### EXERCISE DETAILS
Every record that follows is to be copied exactly, with the pictures omitted.

### RECORDS
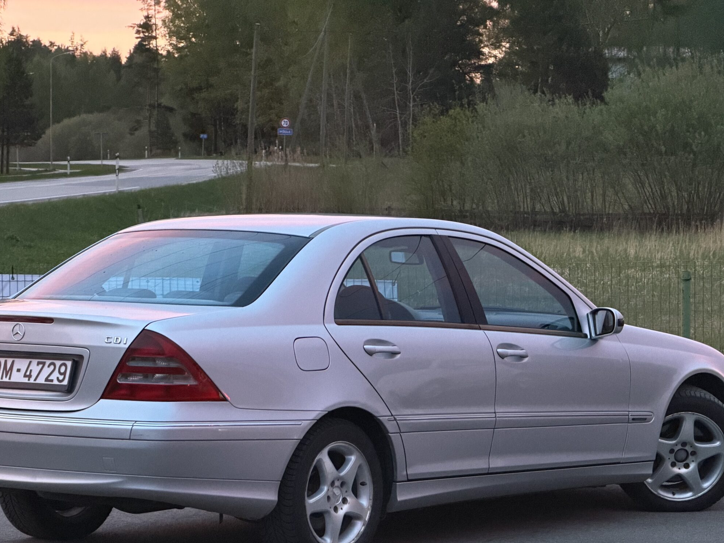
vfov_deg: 11.5
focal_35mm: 129
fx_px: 2698
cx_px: 312
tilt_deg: -4.3
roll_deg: +0.3
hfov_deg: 15.3
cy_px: 344
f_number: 2.8
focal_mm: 16.89
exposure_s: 1/40
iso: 800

### RESPONSE TO THE TASK
vfov_deg: 11.5
focal_35mm: 129
fx_px: 2698
cx_px: 312
tilt_deg: -4.3
roll_deg: +0.3
hfov_deg: 15.3
cy_px: 344
f_number: 2.8
focal_mm: 16.89
exposure_s: 1/40
iso: 800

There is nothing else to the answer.